» **YOUR TASK**
Quote the Glen Canyon passage below word for word, from "These narrow, life-supporting, river-edge" to "to sun-blasted rocks.".

» **DOCUMENT EXTRACT**
========================
|Kayaking in Reflection Canyon beneath Lake Powell’s 140-foot-tall “bathtub ring.” At this level, the reservoir has lost nearly 70 percent of its water volume.|
In the first half of the 20th century, the Bureau of Reclamation embarked on a program of massive public works projects to begin harnessing the water resources of the American West. In 1928, Congress authorized the first mega-project of this new era in the construction of Boulder (Hoover) Dam on the lower Colorado River. This enormous concrete structure was the first installment in a vast scheme by the Bureau to convert virtually every mile of the Colorado River into a series of stair-step lakes from its headwaters in the Rockies to its delta in the Sea of Cortez.
With the successful construction of Hoover Dam under its belt, the Bureau turned its attention to other potential dam sites along the Colorado River. Two massive dams were proposed for the Grand Canyon, but died due to public opposition. Licking its wounds, the Bureau soon found an exceptional location for its next dam just a few miles upriver from Grand Canyon’s Marble Canyon. The sheer Navajo sandstone walls of Glen Canyon were a dam-builder’s dream and would form an ideal foundation for the 10-million-ton concrete plug that soon rose from the drawing boards. Due to minimal public opposition and nonexistent environmental-review laws, the plans were fast-tracked and construction began in 1956. By the time the last bucket of concrete poured into Glen Canyon Dam in 1963, a nascent Lake Powell was already beginning to pool at its base. It took another 17 years before the reservoir finally topped off in 1980, flooding 186 miles of the Colorado River and countless miles of side canyons beneath hundreds of feet of water.
|Willow Gulch, Escalante Canyons, Utah. When last at its “normal” full pool elevation in 1999, the waters of Lake Powell invaded the small side canyon and flooded this pothole to a depth of 10 feet above the water level here.|
Beginning at Hite, Utah, and ending just above Lee’s Ferry on the Colorado River, Glen Canyon was named by the Powell Expedition of 1869 due to the many deep, sinuous side canyons that branched off the Colorado River every few miles. Adorned with their hanging gardens of maidenhair fern, the sound of croaking frogs and the descending trill of canyon wrens, these hidden grottos teemed with life. Beavers dammed willow and cattail-lined streams to provide habitat for multitudes of creatures. Along the Colorado, large numbers of blue herons roosted in extensive groves of cottonwood trees as deer and coyotes left their tracks in the wet sand.
These narrow, life-supporting, river-edge riparian zones were the exception in this land of barren rock and windblown sand. The flooding of Glen Canyon extinguished all this life. Now, where the reservoir’s fluctuating waterline meets the land, it’s devoid of life, save for a few nonnative tamarisk shrubs clinging tenaciously to sun-blasted rocks.
========================
» **SUPPLIED DATA**
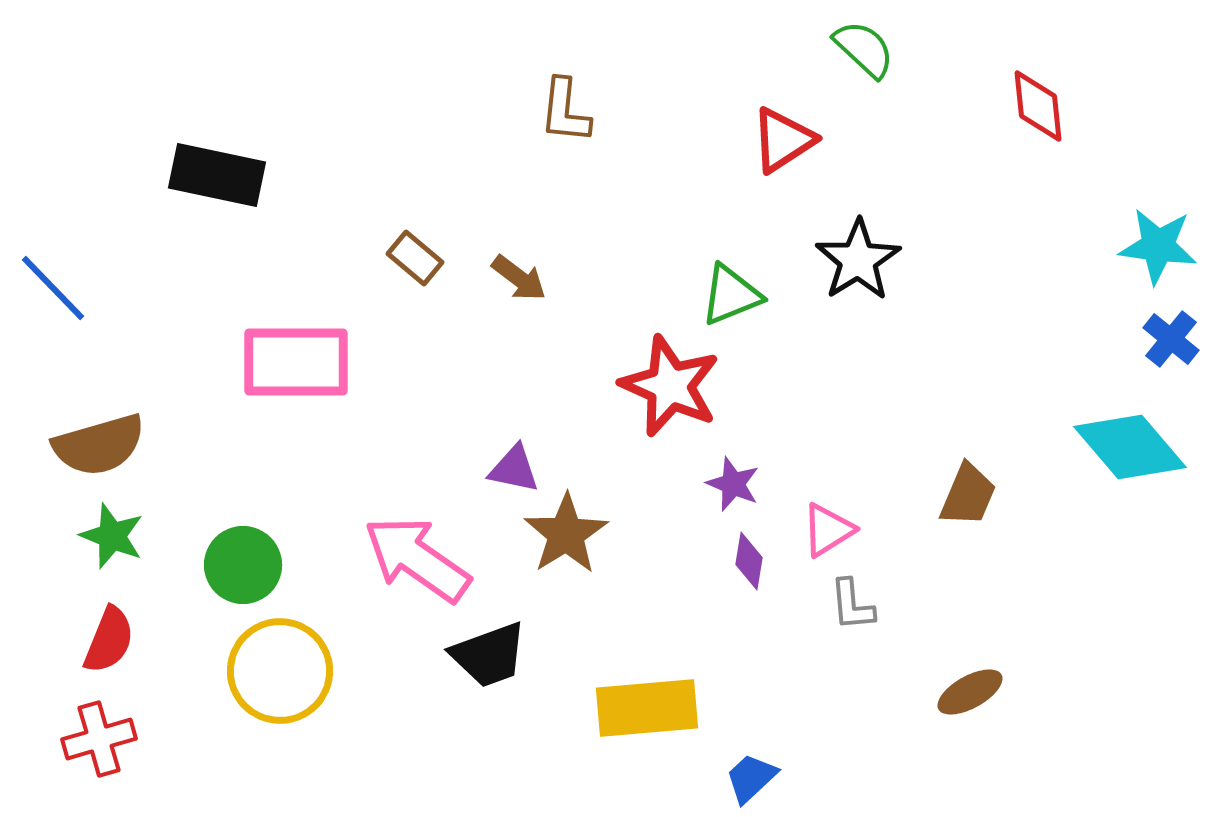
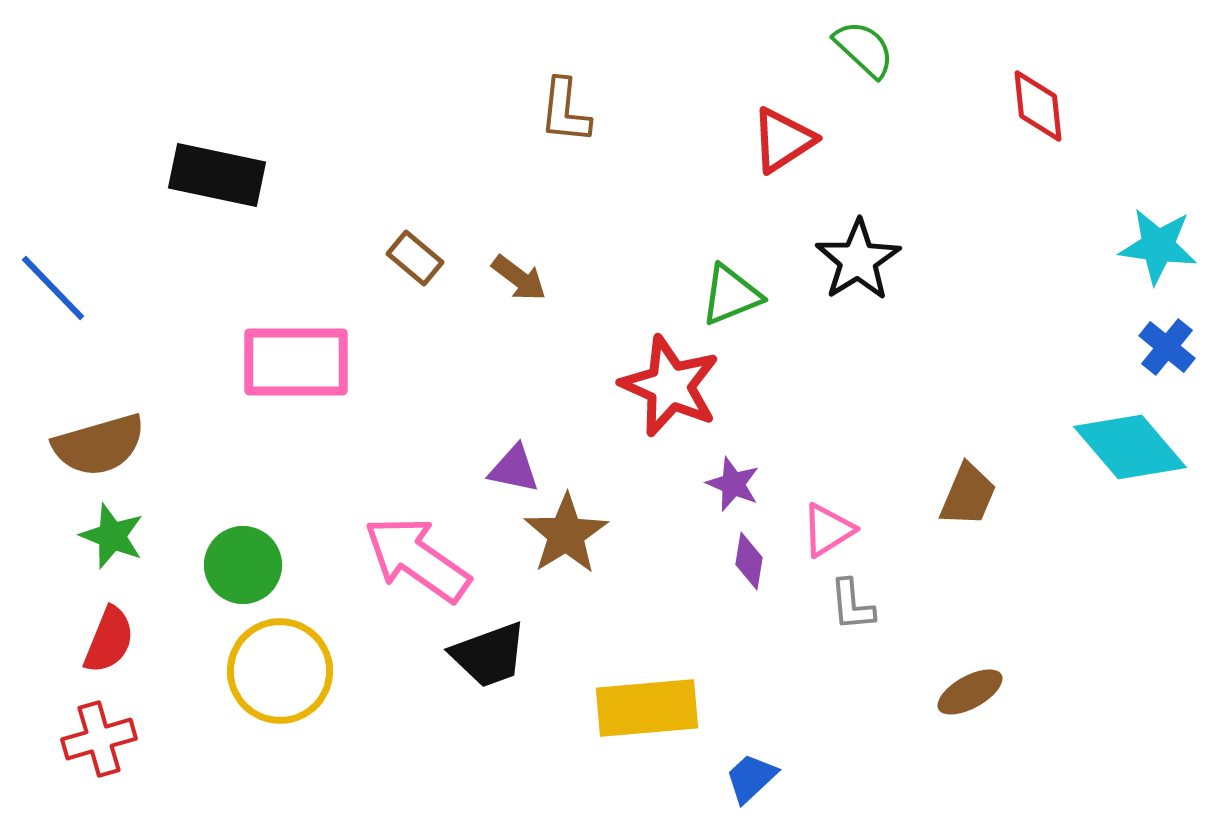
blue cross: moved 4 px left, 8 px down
========================
» **RESPONSE TO THE EXERCISE**
These narrow, life-supporting, river-edge riparian zones were the exception in this land of barren rock and windblown sand. The flooding of Glen Canyon extinguished all this life. Now, where the reservoir’s fluctuating waterline meets the land, it’s devoid of life, save for a few nonnative tamarisk shrubs clinging tenaciously to sun-blasted rocks.